#### DIRECTIONS
"Identify the document" appears in one line of the records below. Output that line and each one after it, exactly, through the last line.

BEGIN

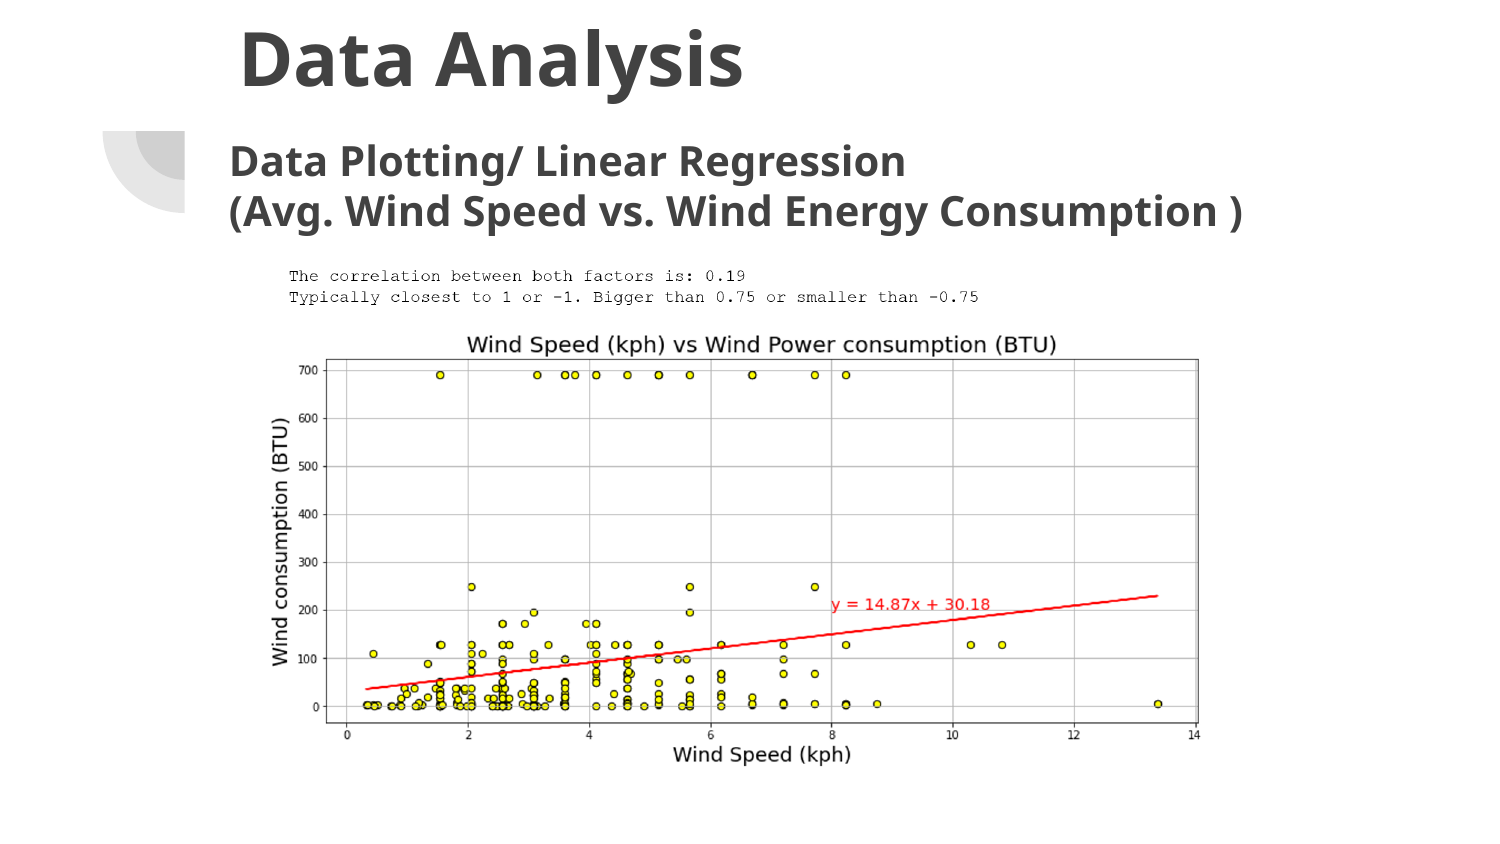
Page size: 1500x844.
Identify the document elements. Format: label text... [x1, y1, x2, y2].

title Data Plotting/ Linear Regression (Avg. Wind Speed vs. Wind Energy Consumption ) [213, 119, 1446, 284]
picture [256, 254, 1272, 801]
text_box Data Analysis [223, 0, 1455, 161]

END

#### YOUR RESPONSE
Identify the document elements. Format: label text... [x1, y1, x2, y2].

title Data Plotting/ Linear Regression (Avg. Wind Speed vs. Wind Energy Consumption ) [213, 119, 1446, 284]
picture [256, 254, 1272, 801]
text_box Data Analysis [223, 0, 1455, 161]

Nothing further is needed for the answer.